Iva Locke guida nella notte verso Londra. È un costruttore di edifici, ma questa notte si consuma la demolizione della sua vita. All’alba avrebbe dovuto presiedere alla più ingente colata di cemento di cui si sia mai dovuto occupare. Gli americani e i suoi capi hanno incaricato lui, perché per nove anni è stato un lavoratore impeccabile, il migliore: solido come il cemento, appunto. Ma la telefonata di una donna di nome Bethan riscrive l’esistenza di Locke. Prima di quella telefonata, e del viaggio che ha deciso di intraprendere di conseguenza, aveva un lavoro, una moglie, una casa. Ora, nulla sarà più come prima.
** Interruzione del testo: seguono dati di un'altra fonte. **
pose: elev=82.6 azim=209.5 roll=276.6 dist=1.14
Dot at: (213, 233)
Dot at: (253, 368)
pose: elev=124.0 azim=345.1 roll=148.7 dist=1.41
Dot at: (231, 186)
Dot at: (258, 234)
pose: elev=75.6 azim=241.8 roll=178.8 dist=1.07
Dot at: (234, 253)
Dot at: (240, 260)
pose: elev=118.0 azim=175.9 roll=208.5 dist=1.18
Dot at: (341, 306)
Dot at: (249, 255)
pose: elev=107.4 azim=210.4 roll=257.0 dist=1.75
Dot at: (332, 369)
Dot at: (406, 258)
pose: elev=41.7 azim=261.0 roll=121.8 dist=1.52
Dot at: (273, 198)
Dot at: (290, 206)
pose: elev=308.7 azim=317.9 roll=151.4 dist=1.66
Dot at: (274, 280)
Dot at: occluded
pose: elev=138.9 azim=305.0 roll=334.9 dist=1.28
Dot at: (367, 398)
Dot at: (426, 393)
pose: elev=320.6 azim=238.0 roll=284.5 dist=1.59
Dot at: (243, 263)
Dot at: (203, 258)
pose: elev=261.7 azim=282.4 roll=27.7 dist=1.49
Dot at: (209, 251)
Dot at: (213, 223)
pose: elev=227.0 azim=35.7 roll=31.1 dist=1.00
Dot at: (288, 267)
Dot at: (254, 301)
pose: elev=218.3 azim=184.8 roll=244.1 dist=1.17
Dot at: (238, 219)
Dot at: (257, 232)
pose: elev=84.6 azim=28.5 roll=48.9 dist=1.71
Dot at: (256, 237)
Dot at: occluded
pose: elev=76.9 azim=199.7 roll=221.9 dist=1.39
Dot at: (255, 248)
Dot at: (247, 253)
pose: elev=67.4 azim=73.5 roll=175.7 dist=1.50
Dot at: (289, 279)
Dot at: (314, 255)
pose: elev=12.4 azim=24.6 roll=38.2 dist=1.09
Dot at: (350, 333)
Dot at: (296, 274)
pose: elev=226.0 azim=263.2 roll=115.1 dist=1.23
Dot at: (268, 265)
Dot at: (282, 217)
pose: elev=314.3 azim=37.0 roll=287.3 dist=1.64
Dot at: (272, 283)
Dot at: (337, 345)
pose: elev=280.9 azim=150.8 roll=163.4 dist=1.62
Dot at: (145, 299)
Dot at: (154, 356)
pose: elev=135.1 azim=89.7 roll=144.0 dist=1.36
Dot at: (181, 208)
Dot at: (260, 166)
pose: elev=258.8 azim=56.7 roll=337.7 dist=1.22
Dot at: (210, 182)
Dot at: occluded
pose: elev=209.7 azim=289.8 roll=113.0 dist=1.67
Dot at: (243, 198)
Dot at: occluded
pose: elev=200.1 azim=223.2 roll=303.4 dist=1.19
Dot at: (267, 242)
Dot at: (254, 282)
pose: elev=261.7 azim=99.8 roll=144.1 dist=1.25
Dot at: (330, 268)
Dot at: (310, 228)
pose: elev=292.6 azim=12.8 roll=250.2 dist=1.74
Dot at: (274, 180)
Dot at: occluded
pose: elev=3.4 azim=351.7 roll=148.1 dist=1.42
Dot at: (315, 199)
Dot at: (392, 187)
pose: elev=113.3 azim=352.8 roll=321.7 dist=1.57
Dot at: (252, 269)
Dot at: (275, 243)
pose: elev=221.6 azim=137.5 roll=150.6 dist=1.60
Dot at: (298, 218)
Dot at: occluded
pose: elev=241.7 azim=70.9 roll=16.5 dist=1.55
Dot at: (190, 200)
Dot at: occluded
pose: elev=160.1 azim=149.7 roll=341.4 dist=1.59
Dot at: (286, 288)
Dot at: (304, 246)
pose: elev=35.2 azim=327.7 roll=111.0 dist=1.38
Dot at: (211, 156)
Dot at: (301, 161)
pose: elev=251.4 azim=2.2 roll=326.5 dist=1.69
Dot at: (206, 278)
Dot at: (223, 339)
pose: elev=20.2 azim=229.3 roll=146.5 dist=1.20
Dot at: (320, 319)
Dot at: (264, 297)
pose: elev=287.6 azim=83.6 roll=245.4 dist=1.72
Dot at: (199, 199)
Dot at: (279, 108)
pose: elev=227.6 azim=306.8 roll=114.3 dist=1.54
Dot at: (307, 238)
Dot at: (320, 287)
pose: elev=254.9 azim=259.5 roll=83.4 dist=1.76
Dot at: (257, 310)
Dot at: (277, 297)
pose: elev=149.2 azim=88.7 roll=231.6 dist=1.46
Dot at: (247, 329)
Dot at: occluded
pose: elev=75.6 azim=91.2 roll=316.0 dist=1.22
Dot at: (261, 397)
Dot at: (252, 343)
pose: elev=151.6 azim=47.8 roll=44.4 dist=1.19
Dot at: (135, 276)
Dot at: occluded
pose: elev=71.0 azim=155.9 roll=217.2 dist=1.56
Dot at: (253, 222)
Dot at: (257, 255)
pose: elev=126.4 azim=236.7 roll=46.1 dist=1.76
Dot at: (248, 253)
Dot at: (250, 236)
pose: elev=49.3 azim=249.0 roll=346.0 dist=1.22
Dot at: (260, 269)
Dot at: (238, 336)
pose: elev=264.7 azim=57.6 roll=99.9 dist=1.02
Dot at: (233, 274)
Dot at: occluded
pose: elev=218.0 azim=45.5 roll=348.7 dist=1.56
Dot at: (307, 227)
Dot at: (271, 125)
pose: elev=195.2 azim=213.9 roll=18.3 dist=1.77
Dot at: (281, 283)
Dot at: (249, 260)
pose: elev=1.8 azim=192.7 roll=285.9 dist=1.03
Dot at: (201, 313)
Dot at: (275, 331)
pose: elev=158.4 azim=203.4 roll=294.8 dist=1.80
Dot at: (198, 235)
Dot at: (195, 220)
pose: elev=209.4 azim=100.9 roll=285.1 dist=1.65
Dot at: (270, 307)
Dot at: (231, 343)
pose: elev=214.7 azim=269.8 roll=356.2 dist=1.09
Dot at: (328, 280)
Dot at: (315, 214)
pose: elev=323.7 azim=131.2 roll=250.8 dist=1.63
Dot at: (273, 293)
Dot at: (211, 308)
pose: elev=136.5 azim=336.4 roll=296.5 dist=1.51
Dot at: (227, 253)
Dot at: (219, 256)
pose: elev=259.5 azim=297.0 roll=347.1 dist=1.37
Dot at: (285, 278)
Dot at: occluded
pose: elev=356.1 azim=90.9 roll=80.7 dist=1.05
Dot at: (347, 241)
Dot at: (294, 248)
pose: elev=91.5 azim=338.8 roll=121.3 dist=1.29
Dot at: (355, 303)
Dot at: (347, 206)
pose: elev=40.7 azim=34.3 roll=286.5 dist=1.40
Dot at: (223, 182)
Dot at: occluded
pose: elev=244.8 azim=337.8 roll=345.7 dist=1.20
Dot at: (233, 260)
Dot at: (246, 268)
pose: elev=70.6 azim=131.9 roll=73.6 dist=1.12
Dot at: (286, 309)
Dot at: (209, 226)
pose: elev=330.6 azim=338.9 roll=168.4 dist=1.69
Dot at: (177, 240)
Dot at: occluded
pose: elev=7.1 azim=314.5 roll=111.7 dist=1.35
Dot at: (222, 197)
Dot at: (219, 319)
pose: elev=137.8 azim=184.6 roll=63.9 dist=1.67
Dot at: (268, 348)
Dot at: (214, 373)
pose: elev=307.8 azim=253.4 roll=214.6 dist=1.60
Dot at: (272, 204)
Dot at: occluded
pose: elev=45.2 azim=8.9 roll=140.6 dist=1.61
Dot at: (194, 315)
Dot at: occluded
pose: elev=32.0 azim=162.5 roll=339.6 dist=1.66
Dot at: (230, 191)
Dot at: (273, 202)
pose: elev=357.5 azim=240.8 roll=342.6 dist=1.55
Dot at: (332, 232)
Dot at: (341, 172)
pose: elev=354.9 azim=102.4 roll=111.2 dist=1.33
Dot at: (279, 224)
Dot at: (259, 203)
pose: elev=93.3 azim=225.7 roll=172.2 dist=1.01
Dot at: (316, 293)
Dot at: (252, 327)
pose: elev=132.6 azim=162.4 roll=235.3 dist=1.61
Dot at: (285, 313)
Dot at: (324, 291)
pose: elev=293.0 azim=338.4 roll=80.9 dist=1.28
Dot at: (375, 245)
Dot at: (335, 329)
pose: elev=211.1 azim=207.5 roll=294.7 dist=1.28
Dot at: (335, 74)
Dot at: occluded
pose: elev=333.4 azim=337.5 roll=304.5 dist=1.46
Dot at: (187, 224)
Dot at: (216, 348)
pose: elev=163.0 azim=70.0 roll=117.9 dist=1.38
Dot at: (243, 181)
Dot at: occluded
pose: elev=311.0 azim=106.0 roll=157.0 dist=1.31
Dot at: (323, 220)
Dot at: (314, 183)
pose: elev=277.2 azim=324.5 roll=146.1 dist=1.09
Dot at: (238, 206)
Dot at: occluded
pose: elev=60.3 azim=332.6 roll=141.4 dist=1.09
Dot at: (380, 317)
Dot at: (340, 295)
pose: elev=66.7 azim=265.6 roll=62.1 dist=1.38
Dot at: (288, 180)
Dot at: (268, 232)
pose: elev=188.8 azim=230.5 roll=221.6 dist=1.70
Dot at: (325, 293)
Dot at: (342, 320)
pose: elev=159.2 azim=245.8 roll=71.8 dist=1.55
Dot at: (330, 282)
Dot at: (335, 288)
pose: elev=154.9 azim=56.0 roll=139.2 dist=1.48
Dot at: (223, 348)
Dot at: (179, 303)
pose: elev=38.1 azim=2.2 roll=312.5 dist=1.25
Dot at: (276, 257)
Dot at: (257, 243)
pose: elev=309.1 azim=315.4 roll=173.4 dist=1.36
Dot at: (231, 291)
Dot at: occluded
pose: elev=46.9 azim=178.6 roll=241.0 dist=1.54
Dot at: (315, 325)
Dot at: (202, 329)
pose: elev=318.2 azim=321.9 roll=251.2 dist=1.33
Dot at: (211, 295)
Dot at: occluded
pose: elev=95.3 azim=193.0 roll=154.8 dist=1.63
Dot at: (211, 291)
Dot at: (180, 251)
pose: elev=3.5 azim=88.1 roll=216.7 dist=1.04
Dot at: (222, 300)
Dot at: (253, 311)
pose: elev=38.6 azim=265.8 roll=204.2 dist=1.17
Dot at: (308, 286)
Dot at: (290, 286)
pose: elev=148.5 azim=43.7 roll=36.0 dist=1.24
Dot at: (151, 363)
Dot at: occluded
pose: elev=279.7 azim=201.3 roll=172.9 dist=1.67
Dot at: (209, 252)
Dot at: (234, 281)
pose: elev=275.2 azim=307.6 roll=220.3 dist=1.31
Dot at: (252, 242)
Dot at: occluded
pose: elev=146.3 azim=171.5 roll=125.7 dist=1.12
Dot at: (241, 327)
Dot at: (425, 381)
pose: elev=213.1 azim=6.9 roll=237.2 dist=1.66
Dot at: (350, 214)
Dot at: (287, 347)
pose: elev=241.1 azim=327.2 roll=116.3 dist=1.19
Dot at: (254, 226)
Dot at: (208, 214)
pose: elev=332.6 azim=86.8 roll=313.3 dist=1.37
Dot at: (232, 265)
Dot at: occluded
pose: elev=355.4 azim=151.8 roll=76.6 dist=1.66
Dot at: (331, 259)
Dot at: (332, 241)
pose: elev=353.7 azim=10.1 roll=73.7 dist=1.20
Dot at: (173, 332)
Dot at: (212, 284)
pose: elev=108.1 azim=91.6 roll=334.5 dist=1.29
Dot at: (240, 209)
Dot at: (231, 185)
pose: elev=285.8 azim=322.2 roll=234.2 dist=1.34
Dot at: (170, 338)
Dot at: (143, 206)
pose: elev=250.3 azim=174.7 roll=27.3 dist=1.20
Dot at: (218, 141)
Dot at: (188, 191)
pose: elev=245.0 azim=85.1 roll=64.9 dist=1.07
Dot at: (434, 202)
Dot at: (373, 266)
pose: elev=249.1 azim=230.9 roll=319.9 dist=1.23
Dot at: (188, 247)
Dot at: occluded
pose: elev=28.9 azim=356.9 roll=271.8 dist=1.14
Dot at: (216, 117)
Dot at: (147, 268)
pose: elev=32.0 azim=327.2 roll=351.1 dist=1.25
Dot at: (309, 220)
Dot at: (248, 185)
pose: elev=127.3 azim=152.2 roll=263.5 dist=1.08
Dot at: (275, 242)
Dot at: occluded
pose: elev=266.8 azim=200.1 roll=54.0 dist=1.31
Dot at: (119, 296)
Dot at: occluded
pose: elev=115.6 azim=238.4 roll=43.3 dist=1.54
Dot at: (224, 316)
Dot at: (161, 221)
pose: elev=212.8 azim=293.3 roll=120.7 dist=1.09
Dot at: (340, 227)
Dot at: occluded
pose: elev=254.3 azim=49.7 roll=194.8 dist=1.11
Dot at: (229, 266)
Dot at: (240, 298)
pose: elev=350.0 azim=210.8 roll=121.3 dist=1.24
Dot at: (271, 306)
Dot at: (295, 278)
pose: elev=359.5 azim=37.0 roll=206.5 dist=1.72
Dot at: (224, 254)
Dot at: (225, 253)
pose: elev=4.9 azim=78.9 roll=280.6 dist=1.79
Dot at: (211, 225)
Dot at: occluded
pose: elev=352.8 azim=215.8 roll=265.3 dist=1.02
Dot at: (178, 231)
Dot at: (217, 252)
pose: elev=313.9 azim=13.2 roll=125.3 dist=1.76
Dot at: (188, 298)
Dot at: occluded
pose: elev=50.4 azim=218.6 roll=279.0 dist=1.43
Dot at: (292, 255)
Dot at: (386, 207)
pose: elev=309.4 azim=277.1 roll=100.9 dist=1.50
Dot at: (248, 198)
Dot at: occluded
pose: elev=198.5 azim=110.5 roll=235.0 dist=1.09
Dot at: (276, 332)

L’attesa opera seconda di Steven Knight (Redemption, la sceneggiatura de La promessa dell’assassino) è esplosiva e a dir poco geniale. Sceneggiatore talentuoso, per Frears e Cronenberg, con Locke eccelle nell’esercizio di scrittura, ideando un percorso di quasi novanta minuti nel quale il tempo della storia e il tempo del racconto coincidono (tempo reale) e non c’è altro luogo al di fuori dell’abitacolo della Bmw in movimento e nessun altro personaggio oltre a quello del titolo, impegnato in un dialogo telefonico pressoché ininterrotto con gli altri nomi del copione: Bethan, dall’ospedale di Londra, la moglie Katrina e i due figli da casa, Garreth, il capo furioso, e Donal, l’operaio polacco al quale Ivan Locke ha affidato la delicata gestione di ogni preparativo in sua assenza.
A mio parere Locke è un film da mostrare nelle scuole di cinema, come fare un film con tante idee e pochissimi mezzi, un grande attore, una macchina tre telecamere. Consigliatissimo.